Now I grew up with a mother who is a nurse. I've never shied away from blood, guts, vomit, etc. As soon as I realized what was happening, I tried to put my head between my legs and take deep long breathes. Ok, first off, being 28 weeks pregnant and putting your head between your legs on a bus, is like making wine out of water, it would be a miracle.

Then BAM! Before I know it, I'm coming to. It's was like I was waking up from some really strange dream. I had no clue where I was, what was going on. I tried to remain calm. I realized no one had noticed, so all I needed to do was get off the bus as soon as possible and get some fresh air.

As soon as I left the bus, I called my mom. She told me to call Jonathan and go to my doctor immediately. I called Jonathan. By this point all common sense had been cast into the wind. I begin crying hysterically, which freaks Jonathan out.
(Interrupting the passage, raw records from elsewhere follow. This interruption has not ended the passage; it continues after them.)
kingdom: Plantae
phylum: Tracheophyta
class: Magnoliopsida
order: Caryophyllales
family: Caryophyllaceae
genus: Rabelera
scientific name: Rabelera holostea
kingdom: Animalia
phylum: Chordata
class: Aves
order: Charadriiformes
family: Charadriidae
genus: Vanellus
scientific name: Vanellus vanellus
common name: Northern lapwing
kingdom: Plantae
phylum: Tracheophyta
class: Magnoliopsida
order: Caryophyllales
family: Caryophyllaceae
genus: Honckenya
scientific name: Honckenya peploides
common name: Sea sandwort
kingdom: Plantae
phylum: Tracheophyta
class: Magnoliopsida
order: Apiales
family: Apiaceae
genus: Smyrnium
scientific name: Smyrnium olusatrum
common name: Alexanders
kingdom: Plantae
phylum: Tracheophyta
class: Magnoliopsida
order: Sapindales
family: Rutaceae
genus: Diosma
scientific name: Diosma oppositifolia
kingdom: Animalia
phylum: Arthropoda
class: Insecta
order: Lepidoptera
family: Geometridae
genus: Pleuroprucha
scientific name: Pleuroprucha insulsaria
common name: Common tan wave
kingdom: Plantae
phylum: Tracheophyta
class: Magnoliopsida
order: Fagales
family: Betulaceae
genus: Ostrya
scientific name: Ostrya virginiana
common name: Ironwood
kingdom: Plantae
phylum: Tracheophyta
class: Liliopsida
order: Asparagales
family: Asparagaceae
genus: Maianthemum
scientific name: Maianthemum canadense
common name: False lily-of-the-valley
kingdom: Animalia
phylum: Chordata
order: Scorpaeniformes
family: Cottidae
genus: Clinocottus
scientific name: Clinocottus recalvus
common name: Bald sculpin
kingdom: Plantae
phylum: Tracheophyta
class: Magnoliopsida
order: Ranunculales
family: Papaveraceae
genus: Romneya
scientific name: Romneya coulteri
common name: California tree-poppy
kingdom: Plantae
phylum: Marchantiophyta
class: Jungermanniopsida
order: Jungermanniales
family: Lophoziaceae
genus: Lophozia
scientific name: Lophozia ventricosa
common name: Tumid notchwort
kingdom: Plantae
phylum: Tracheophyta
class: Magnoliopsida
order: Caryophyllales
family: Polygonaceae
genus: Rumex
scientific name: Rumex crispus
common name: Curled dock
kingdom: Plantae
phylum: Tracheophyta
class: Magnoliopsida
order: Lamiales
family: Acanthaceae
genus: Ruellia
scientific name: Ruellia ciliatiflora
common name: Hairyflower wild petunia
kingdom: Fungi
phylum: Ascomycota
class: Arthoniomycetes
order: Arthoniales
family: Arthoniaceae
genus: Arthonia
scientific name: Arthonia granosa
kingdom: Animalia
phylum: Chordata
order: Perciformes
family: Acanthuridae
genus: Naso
Between broken sobs I managed to tell him what happened and to meet me at the hospital. As I'm walking to the doctor's I meet my boss. Again, common sense is no where to be found, and I managed to get out "Going to hospital. Not coming in. Call you."

After an hour, Jonathan and I are seen by a nurse. Then half an hour later by a doctor. During this whole time Jonathan is doing his best to keep me from crying, assuring me that everything is a-ok.

By the end, it turns out that my blood pressure was a bit low, and I was partially dehydrated. Baby Dubya's heart rate was between 140-150 (which is perfect). She had been active after breakfast and even shortly after the whole incident. Even now, she's bopping around. So she is perfectly healthy and has no clue what happened.

Wow, so that was my day. I am thanking my Lord that everything is fine. Even in the midst of a emotional shake down, He was right there, continuing to guard my child and me.